Cheap Mortgages Are Hiding the Truth About Home Prices

Zillow's chief economist says the U.S. housing market is "in a carnival funhouse mirror" when it comes to affordability. Illustration by 731; Photograph by David Sucsy/Getty Images

At first blush, home buying looks quite affordable right now. New data from real estate website Zillow show that if a person earning the median income of $52,513 buys a home at the median price of $157,400, he would spend just 12.6 percent of his income on mortgage payments. That’s more than one-third less than the prebubble averages, when a mortgage on a median-priced home would cost about 20 percent of a median income.

Seems good, right? But that affordability is masking a problem—houses are overvalued. From 1988 through 1999, median home values averaged 2.6 times the median annual income. As the bubble kicked into gear, prices pushed up to almost four times income. With the crash, that ratio has come down—but not far enough, largely because incomes have been stagnant, if not declining, in recent years. Home values are now at three times the median income—that’s 15 percent higher than they have historically been, relative to what Americans earn.

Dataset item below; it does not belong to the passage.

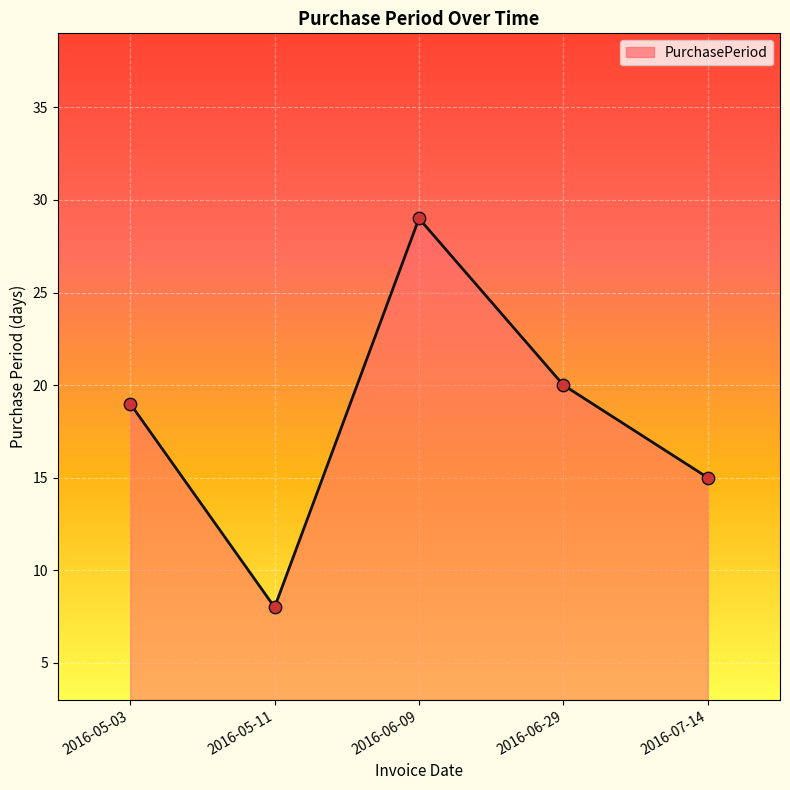

Approximately how many times larger is the value at 2016-06-29 compared to 2016-07-14?

1.3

Even so, the perception of affordability, combined with the fact that home prices compared with rental rates are at levels last seen in the early 2000s, is making it tempting for people to think now’s a good time to buy a home.

“We are currently in a carnival funhouse mirror,” says Stan Humphries, chief economist at Zillow. ”Homes seem quite affordable when at base they are not.”

Humphries says there’s a lot that worries him. The main tool the Federal Reserve uses to fix the broader economy—lowering rates—”could, if it hasn’t already, reinflate a bubble in the housing sector.” If incomes start to grow more, home values could move more into line with historic norms, but that’s not likely.

More likely, in his view, is that as rates rise and push mortgage payments higher, people are going to realize that homes—and not just mortgage payments—are overpriced for what the nation as a whole earns, which in turn could send home prices tumbling again.

Humphries’s outlook is unsettling. He says many people think that once home prices corrected from their overinflated bubble levels, the market would be back to normal. But that’s not the reality he sees. “It’s really a period of oscillations that will be disorienting for buyers and sellers, and I think we are far from done.”

He predicts volatility until at least 2016. Looks like the circus isn’t leaving town any time soon.